For instance, if there is deposition of eroded sediments in a fluvial system, these deposited sediments become unstable at a critical threshold slope i.e. channel slope gradient increases due to sedimentation and a limit (threshold) is attained when no further sediments may be accommodated. Consequently, the channel gradient becomes such (due to deposition) that erosion of deposited sediments begins due to increased channel flow velocity. It is evident that such changes (deposition and erosion) have not been effected by external variables of the fluvial system but have been caused by the internal geomorphic controls.

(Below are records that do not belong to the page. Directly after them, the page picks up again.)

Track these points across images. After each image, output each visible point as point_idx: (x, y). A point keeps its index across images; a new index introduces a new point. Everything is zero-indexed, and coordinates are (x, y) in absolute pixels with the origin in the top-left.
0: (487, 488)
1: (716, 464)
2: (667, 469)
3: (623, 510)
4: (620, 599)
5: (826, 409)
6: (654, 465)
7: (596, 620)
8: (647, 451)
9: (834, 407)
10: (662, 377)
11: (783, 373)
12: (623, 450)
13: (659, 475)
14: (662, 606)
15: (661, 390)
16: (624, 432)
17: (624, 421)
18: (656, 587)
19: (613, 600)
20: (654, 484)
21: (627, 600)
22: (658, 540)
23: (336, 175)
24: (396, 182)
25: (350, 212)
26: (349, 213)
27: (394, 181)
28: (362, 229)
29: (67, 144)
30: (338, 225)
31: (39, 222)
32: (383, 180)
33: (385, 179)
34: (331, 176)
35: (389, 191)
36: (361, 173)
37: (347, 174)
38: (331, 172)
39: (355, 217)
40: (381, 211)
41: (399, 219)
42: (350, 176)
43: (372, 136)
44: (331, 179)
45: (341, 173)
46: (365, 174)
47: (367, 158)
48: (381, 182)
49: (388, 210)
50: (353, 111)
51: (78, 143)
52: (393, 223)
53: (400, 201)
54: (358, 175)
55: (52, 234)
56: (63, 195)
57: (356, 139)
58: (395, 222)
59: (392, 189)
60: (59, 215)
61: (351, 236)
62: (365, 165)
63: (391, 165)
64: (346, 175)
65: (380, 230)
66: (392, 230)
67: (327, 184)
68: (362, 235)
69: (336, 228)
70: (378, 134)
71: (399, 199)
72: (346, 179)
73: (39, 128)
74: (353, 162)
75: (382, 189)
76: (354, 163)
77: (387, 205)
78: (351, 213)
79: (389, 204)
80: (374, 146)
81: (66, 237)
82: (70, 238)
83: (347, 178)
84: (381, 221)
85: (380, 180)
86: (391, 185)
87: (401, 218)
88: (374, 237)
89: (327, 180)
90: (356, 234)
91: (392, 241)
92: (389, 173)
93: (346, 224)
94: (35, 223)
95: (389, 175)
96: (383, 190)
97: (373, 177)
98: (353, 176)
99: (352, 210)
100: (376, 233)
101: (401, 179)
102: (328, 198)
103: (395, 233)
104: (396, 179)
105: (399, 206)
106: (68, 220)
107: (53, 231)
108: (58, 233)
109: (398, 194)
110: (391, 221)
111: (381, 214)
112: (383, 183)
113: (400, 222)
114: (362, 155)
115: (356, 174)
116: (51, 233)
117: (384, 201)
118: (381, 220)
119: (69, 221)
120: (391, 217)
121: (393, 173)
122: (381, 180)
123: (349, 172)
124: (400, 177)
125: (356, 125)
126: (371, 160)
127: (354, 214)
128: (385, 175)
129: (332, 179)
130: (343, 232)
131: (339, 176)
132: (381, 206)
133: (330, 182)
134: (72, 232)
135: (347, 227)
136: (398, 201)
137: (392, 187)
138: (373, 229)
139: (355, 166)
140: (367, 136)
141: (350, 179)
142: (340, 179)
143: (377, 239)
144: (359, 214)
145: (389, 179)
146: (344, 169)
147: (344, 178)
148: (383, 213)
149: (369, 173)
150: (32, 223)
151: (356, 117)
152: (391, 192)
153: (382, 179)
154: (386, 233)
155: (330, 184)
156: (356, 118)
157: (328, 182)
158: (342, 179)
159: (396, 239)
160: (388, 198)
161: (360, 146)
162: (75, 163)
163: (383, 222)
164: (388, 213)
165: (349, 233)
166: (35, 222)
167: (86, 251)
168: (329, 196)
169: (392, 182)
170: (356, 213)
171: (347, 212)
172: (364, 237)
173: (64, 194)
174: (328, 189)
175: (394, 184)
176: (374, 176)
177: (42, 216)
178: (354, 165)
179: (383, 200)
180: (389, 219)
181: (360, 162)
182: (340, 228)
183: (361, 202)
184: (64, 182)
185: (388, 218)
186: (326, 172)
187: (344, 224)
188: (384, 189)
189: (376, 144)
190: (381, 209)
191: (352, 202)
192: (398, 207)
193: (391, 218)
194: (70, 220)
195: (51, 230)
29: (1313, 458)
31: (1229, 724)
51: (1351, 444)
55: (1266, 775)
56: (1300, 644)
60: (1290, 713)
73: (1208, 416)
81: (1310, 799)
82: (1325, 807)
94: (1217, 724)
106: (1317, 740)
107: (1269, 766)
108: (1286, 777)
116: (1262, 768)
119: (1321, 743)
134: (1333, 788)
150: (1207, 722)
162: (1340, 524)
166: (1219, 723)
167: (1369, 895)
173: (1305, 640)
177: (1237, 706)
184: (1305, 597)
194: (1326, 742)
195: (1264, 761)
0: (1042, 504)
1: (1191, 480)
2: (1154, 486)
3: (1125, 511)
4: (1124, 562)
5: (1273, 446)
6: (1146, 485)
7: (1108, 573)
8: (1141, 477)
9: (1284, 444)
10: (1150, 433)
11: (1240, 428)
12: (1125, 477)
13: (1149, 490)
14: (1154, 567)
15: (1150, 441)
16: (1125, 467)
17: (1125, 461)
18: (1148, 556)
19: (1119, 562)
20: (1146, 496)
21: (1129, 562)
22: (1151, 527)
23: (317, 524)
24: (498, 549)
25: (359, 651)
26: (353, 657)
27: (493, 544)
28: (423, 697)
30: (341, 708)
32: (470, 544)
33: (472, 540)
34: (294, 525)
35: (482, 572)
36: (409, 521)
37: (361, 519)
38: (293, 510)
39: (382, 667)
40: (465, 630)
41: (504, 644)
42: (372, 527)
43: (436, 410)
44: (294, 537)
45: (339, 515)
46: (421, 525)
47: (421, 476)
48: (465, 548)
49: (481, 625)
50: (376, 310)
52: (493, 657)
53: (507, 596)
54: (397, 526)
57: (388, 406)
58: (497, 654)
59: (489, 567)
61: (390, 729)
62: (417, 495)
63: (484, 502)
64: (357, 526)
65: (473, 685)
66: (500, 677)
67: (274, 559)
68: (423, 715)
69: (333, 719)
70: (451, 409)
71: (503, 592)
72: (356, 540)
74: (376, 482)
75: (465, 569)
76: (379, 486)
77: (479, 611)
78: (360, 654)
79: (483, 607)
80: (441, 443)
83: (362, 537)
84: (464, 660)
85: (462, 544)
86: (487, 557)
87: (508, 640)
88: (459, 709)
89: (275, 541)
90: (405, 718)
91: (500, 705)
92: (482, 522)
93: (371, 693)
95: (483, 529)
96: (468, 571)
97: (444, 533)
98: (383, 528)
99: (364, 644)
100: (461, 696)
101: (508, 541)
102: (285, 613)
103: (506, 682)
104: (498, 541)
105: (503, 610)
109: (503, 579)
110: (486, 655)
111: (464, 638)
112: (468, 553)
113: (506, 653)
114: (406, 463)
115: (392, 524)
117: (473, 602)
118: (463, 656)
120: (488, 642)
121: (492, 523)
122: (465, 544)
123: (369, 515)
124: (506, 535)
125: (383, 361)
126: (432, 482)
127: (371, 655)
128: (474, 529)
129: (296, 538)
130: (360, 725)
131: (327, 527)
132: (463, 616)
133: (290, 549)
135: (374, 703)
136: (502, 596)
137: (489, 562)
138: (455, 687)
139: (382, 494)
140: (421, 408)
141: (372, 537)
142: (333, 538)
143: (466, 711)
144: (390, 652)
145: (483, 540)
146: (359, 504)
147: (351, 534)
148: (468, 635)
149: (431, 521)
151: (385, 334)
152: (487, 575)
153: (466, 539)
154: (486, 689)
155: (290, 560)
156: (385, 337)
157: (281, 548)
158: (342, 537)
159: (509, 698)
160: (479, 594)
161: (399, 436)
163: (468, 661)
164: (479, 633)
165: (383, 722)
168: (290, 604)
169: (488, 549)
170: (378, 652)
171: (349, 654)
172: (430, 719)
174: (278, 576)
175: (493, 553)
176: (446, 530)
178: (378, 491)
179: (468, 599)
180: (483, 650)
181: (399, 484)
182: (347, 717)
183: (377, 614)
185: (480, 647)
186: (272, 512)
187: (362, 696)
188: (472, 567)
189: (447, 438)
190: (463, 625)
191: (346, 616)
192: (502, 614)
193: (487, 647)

According to the concept of complex response, when a fluvial system is rejuvenated (say, drainage basin), then the response of the fluvial system to rejuvenation is not just renewed accelerated rate of valley deepening but the response is in the form of attainment of new equilibrium (it may be stated that the equilibrium is disturbed due to rejuvenation) through down cutting, aggradation and renewed erosion. If the effects of external variables of the fluvial system (isostatic upliftment) is combined with geomorphic thresholds and complex response then at least during the initial stage (youth), the geomorphic cycle of erosion cannot be progressive; rather, there would be complex response of events of relative periods of stability separated by periods of episodic erosion. In other words, there is repetition of periods of erosion and erosionless periods (periods of stability), the response (result) of which is that, the fluvial system and the resultant landscape become very complex. The main reason of the resultant complexity of landscape is the fact that if any event occurs in any segment of a river, there is no instantaneous impact of such event on the entire channel length.”
Though some of Schumm’s ideas did not find favour with many geomorphologists, modern studies of thresholds and complex response have suggested to synthesise the Davisian cyclic decay model and the steady state model of Gilbert into an organic vision of landform evolution.